When the size of the data sets is very large, the corresponding number of neurons is also large in a typical neural network. As of this date, simulated neural networks employing over 100 billion neurons have been developed. As the number of neurons grows, the number of connections between neurons also grows, so the number of calculations grows very quickly. If the neural network is to be operated in a real-time mode, then response time is paramount. In these cases, specialized hardware designed to perform the required calculations is generally required.
But other problems exist, including the amount of power required to operate large data centers which employ AI to process incoming voice streams and video images. The processing load is staggering, and by any estimate will continue to grow and outpace available solutions for years to come; this fact has prompted large companies like Google to develop their own AI hardware and data infrastructure. So naturally a need arises to process enormous amounts of calculations, mostly product summations, as efficiently and as quickly as possible. This is where the technology of MaiTRIX comes into play.
Because MaiTRIX has pioneered so many new techniques enabling general purpose computation in residues, including RNS fractional representations and their normalization, the long-sought ability to break-up large word-size summations into a series of smaller summations, without carry, is now possible. AI algorithms represent a near perfect case for modular computation, since the need to normalize may often be delayed so that product summation may continue without carry, and each digit summation may be performed in tandem. The residue calculations are therefore very precise, since the summation is performed in an extended word format, but without carry from digit to digit. This means the RNS TPU is incredibly fast, efficient and accurate.
The RNS TPU is also capable of iterative operation; that is, the resulting output matrix may be fed back as an argument for the next iteration, for example. In AI, the output result is further processed by an activation function, and this result is fed back into the matrix multiplier. This ability implies general purpose processing is achieved in the new RNS arithmetic, i.e., it’s a form of multiplicative iteration, i.e., using the output to feed the input. That’s not trivial in a number system like RNS. Re-using RNS results reduces the need for data conversion, and allows highly accurate results to remain in the RNS domain until they are needed. When matrix results are complete, they are converted to floating-point format and processed by conventional or high-performance binary processors.
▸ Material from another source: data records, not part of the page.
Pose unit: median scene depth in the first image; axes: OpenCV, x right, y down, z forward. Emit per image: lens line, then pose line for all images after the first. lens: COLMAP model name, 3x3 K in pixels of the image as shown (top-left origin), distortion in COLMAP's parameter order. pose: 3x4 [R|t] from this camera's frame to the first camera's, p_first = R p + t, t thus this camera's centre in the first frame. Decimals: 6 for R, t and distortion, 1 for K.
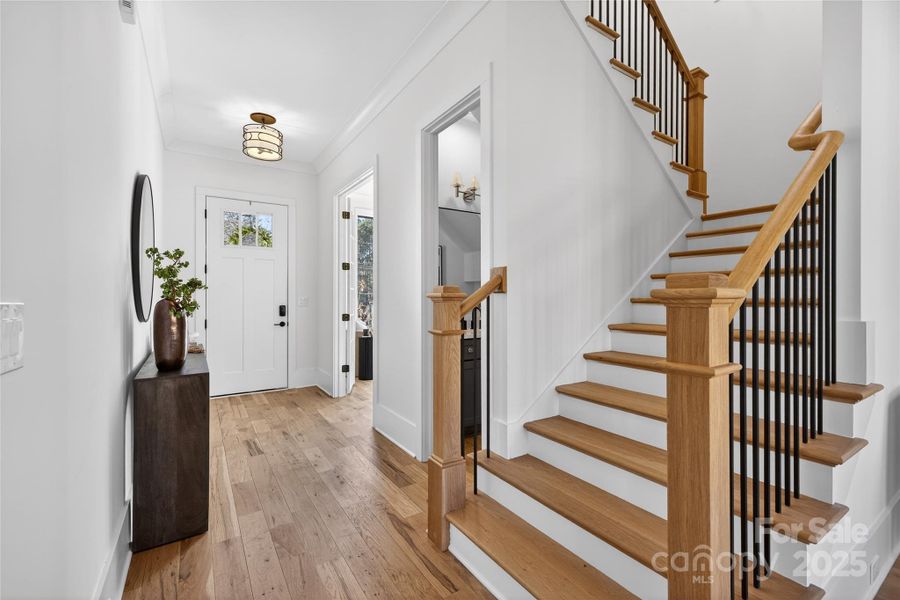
lens RADIAL K [[377.8, 0, 453.7], [0, 377.8, 296.8], [0, 0, 1]] dist [0.012939, 0.000041]
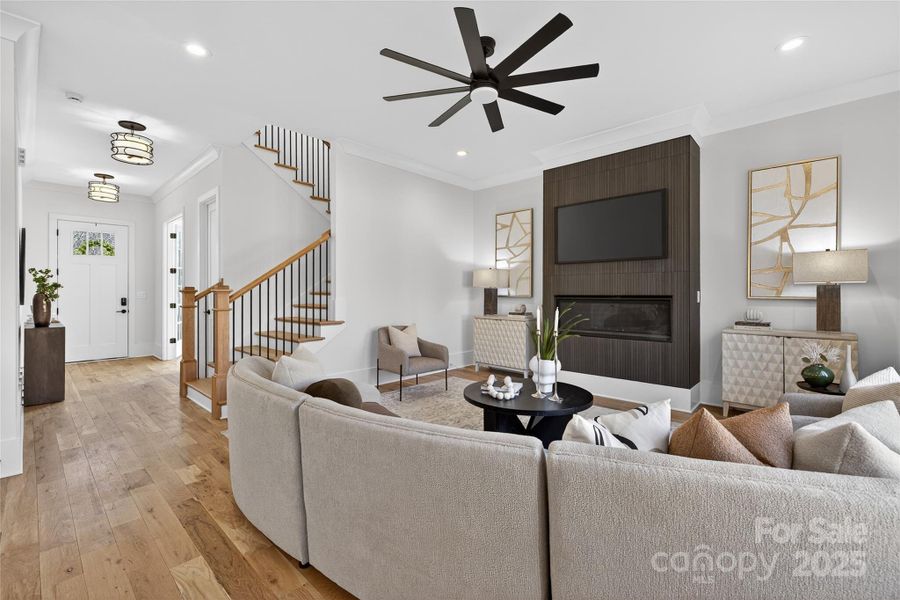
lens RADIAL K [[380.6, 0, 451.6], [0, 380.6, 292.3], [0, 0, 1]] dist [0.003027, 0.000339]
pose [[0.971974, 0.001929, 0.235081, 0.817514], [-0.002175, 0.999997, 0.000790, -0.002690], [-0.235079, -0.001279, 0.971975, -1.355209]]
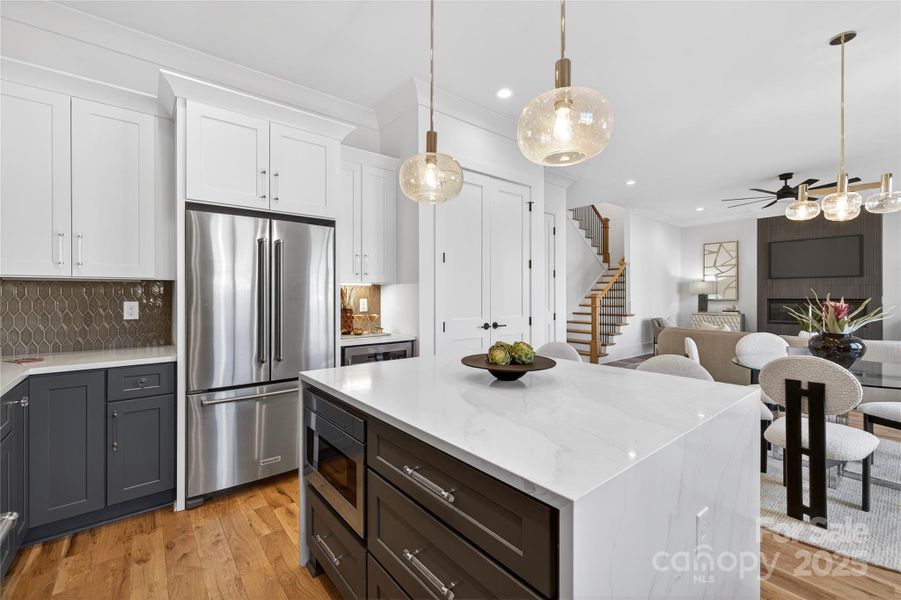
lens RADIAL K [[381.0, 0, 452.1], [0, 381.0, 292.3], [0, 0, 1]] dist [0.003027, 0.000339]
pose [[0.995152, 0.001843, 0.098332, -1.114746], [-0.001434, 0.999990, -0.004233, -0.027058], [-0.098338, 0.004071, 0.995145, -2.426191]]
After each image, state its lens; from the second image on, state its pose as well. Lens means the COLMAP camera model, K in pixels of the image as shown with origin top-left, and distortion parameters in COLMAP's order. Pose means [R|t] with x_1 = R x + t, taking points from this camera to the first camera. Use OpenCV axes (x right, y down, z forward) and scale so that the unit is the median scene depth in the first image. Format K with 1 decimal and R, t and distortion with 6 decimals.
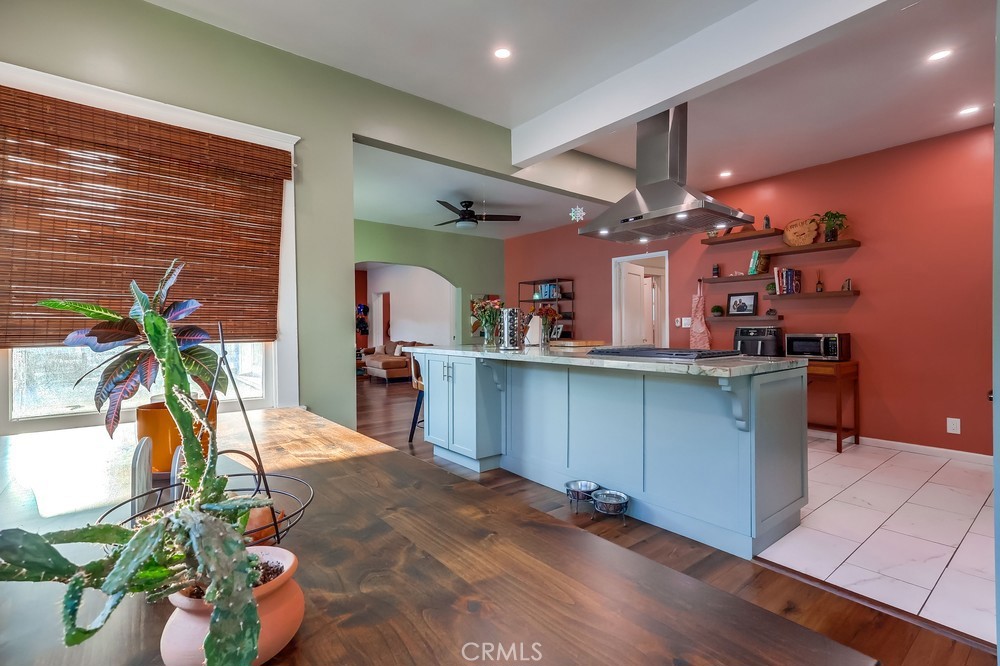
lens RADIAL K [[462.0, 0, 502.1], [0, 462.0, 331.7], [0, 0, 1]] dist [0.013757, 0.000681]
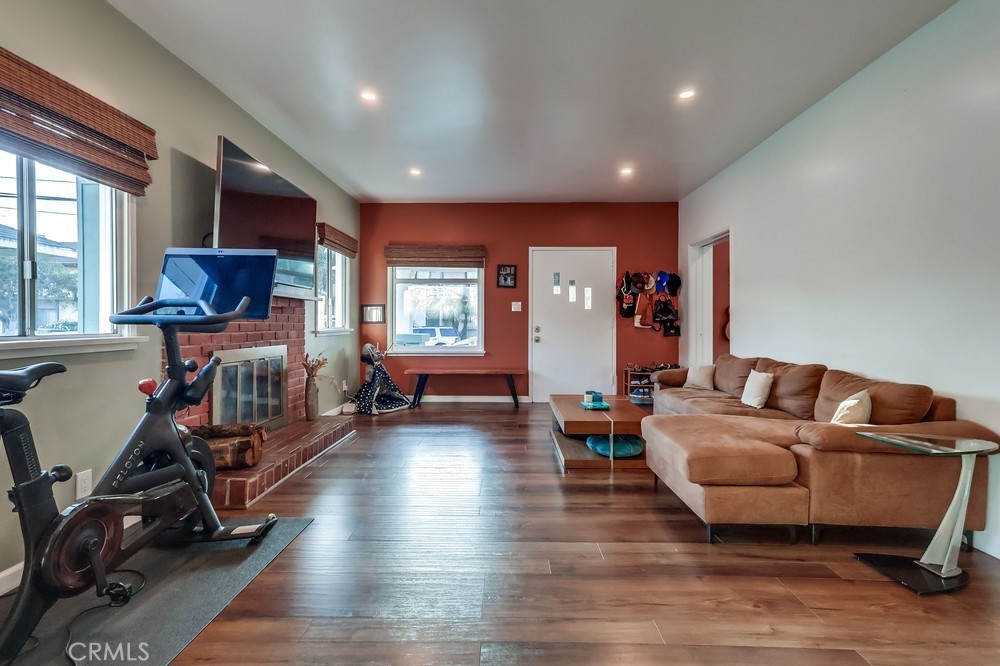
lens RADIAL K [[462.0, 0, 502.1], [0, 462.0, 331.7], [0, 0, 1]] dist [0.013757, 0.000681]
pose [[0.764435, 0.007751, -0.644654, -0.127225], [-0.005067, 0.999969, 0.006014, -0.000062], [0.644681, -0.001331, 0.764451, 0.539311]]
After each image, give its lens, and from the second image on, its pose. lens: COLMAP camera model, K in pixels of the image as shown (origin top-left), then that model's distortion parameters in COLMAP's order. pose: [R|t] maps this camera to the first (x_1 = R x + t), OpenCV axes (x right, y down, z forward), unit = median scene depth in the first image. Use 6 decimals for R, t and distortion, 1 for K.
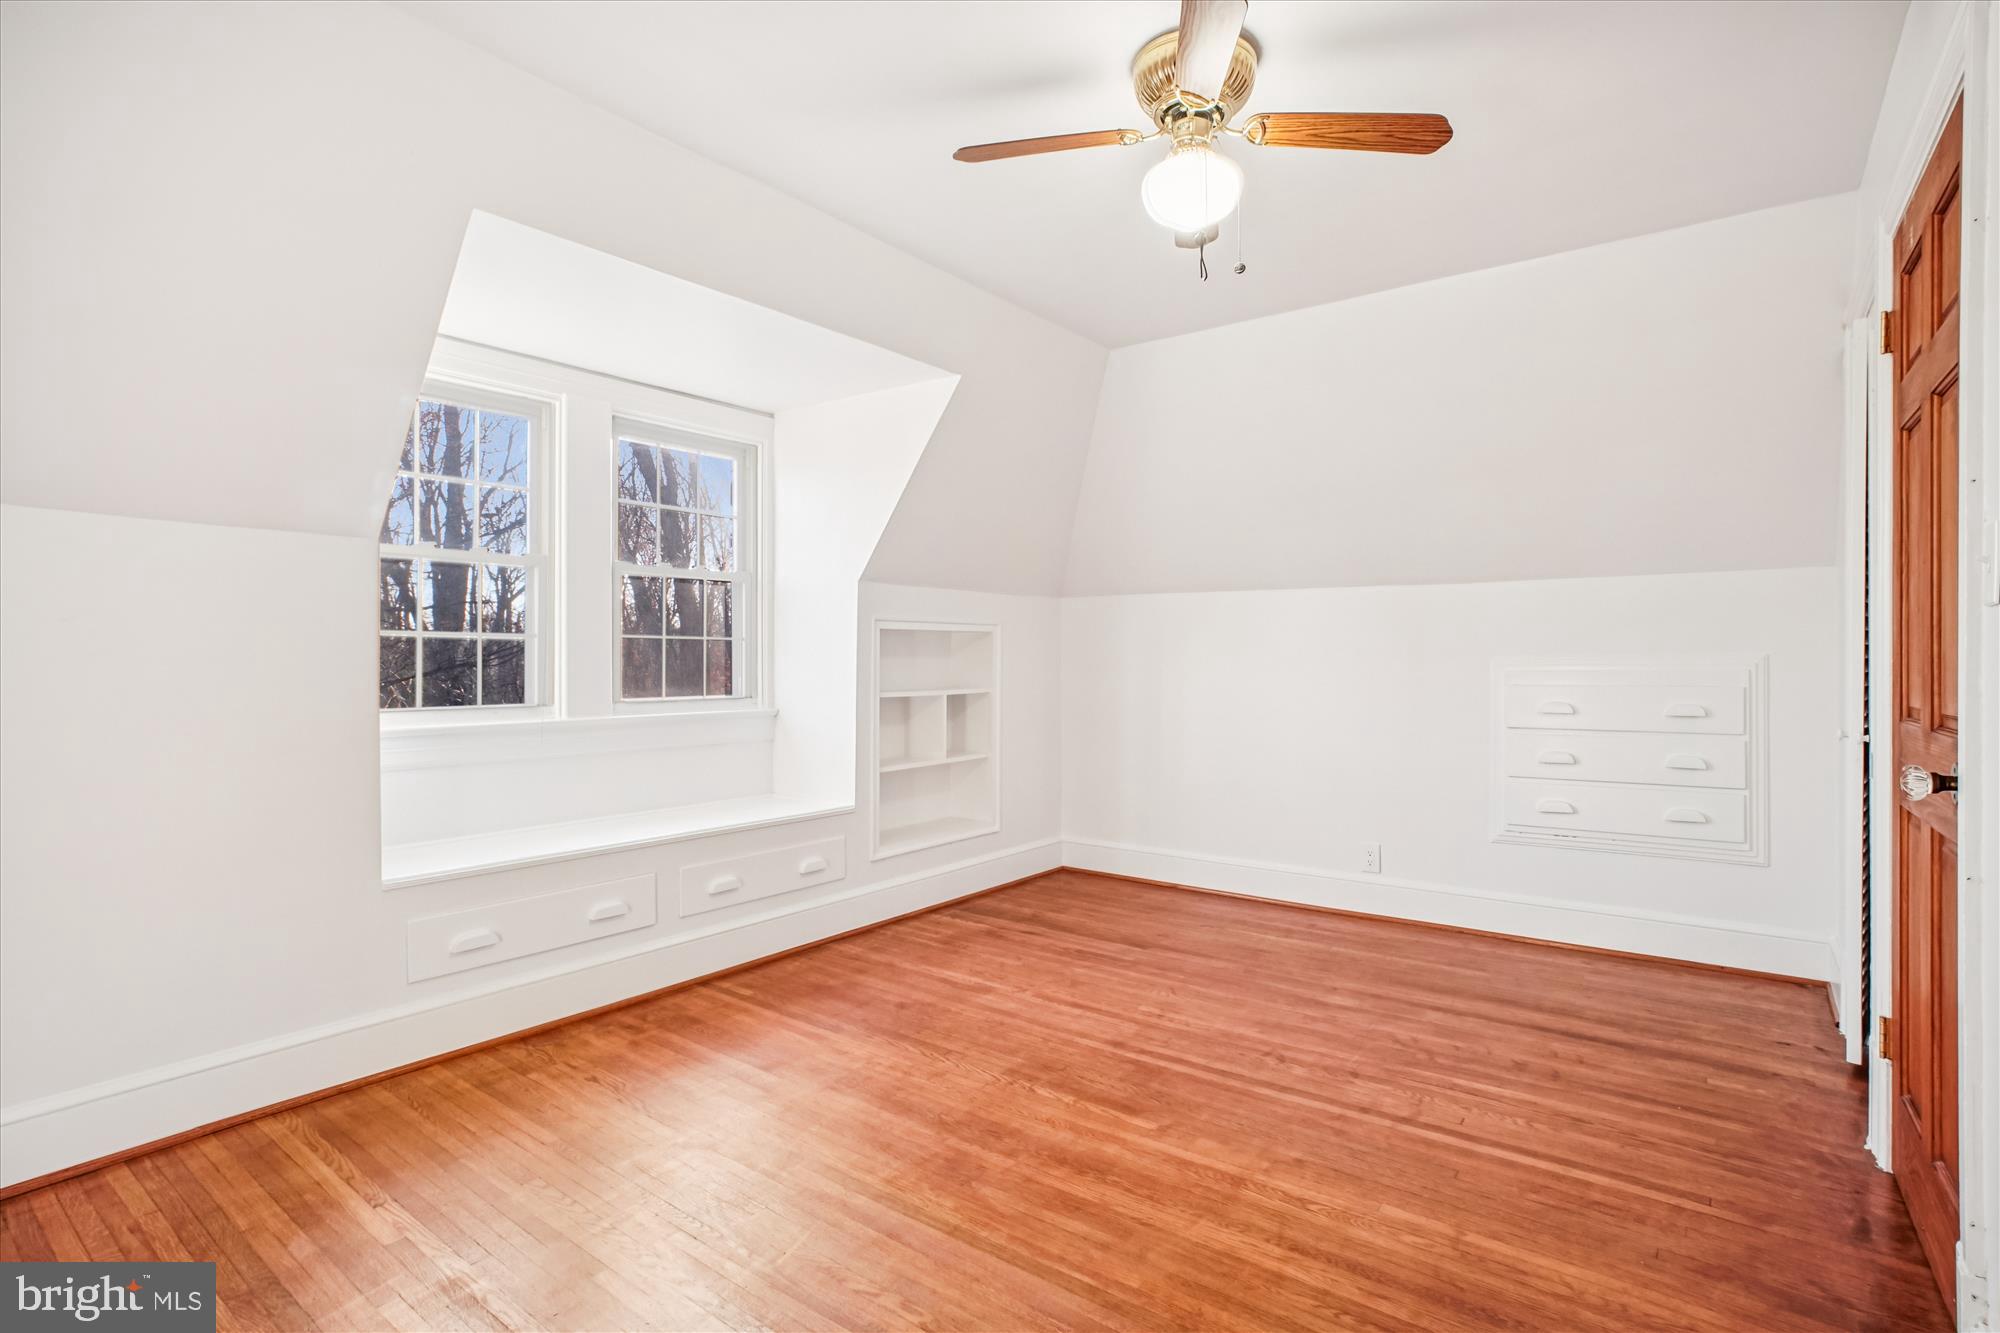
lens RADIAL K [[961.6, 0, 1003.1], [0, 961.6, 668.3], [0, 0, 1]] dist [0.001585, 0.001449]
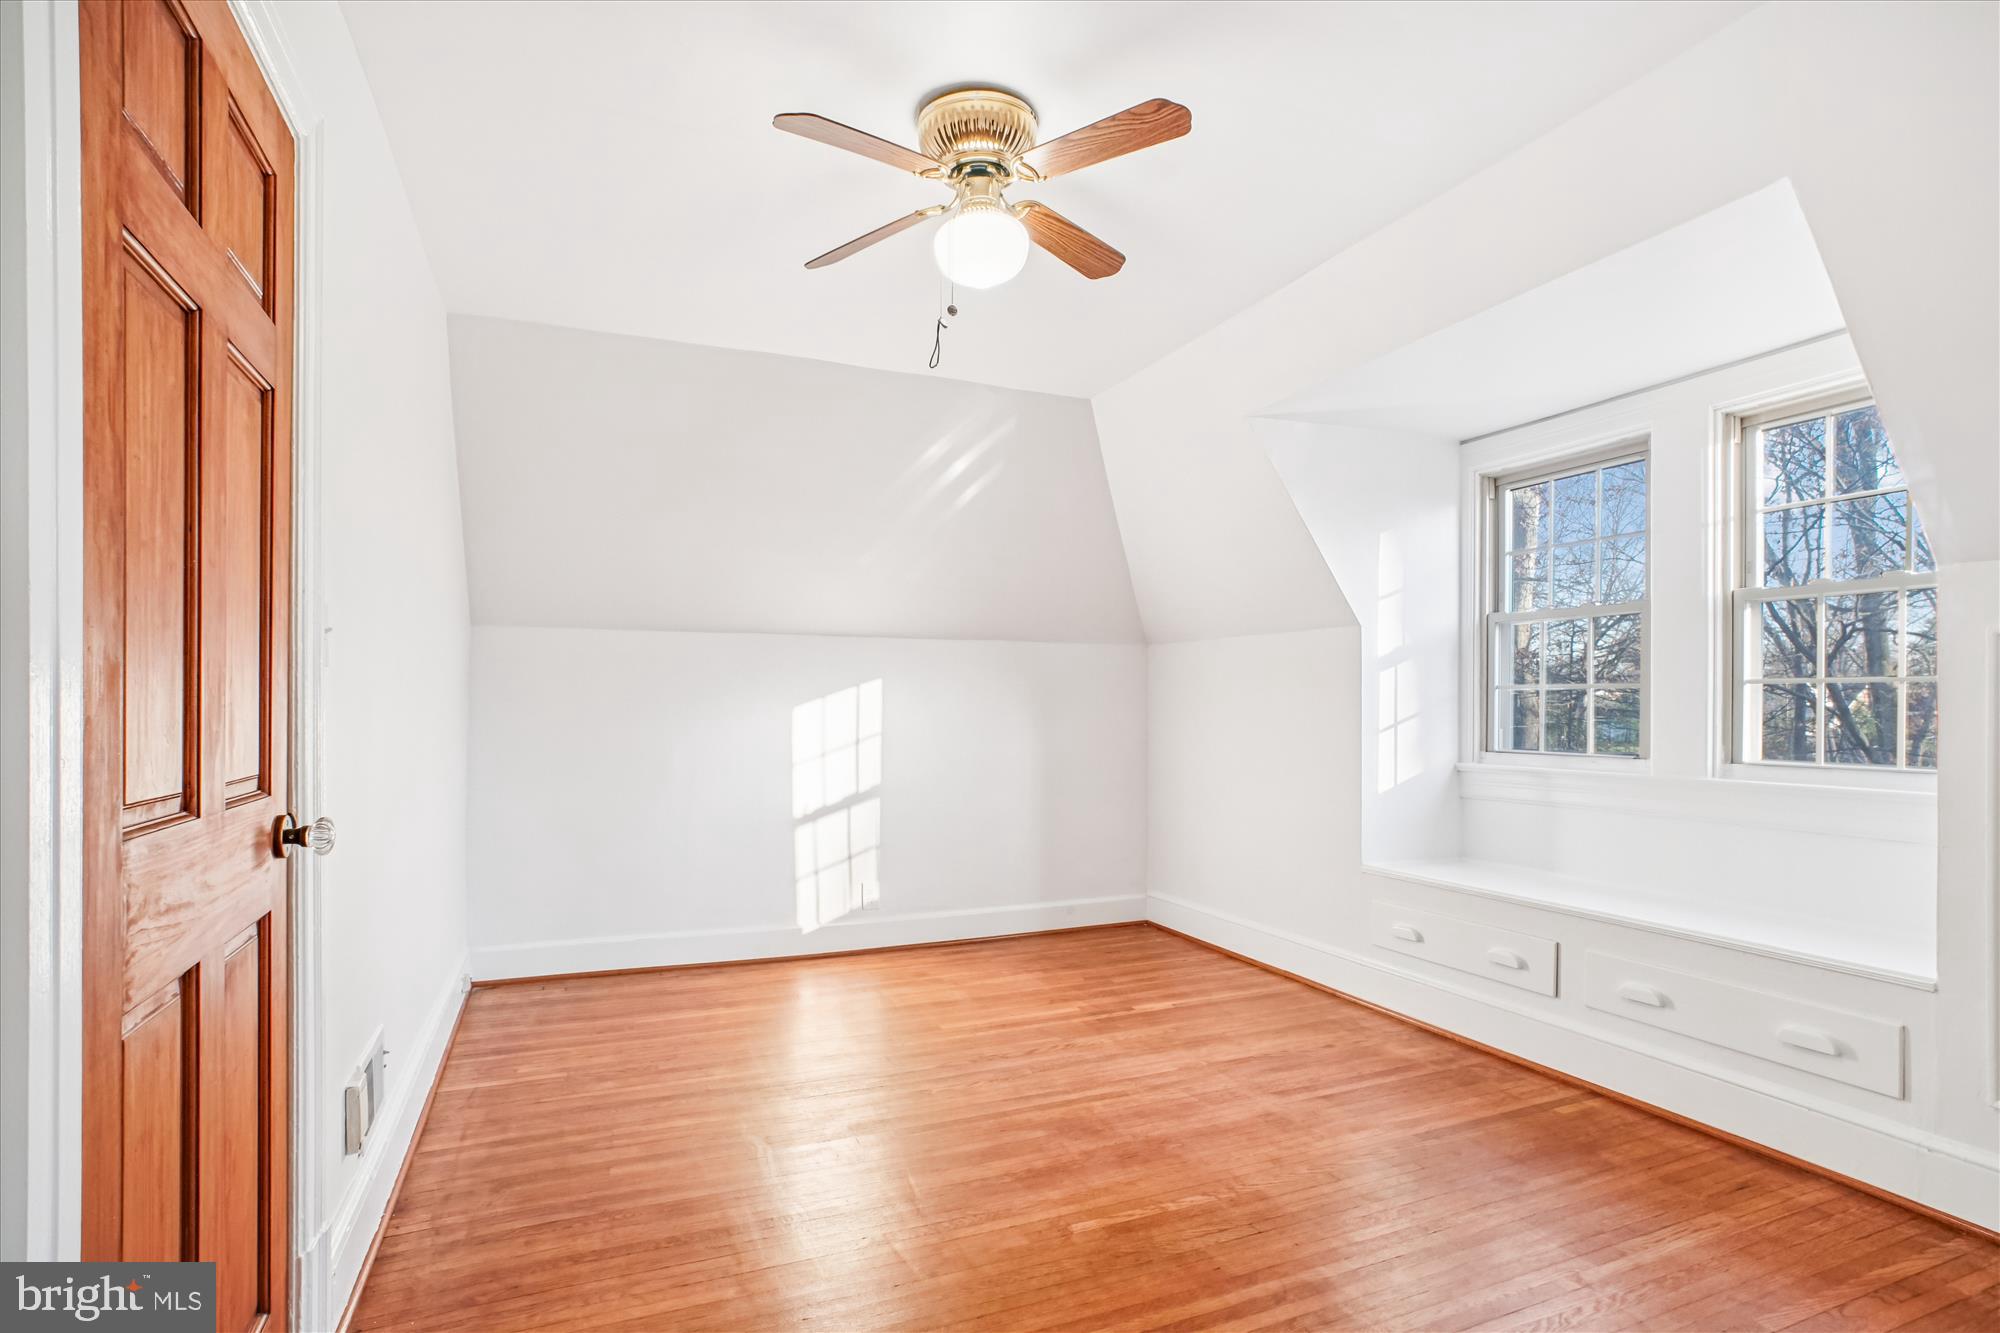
lens RADIAL K [[961.6, 0, 998.4], [0, 961.6, 708.1], [0, 0, 1]] dist [0.001585, 0.001449]
pose [[-0.475332, -0.005252, -0.879791, 0.736300], [-0.009835, 0.999951, -0.000655, -0.003534], [0.879751, 0.008341, -0.475361, 1.023433]]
While the basics of matrix multiplication of both fixed-point and complex fixed-point formats is now straight-forward in RNS, future research will be focused on developing pipelined activation and pooling functions to enhance the ability of the RNS TPU to perform neural network retrieval processing. Moreover, the RNS matrix multiplier may find application in many other areas, including the processing of matrix algorithms such as Google’s page-rank algorithm.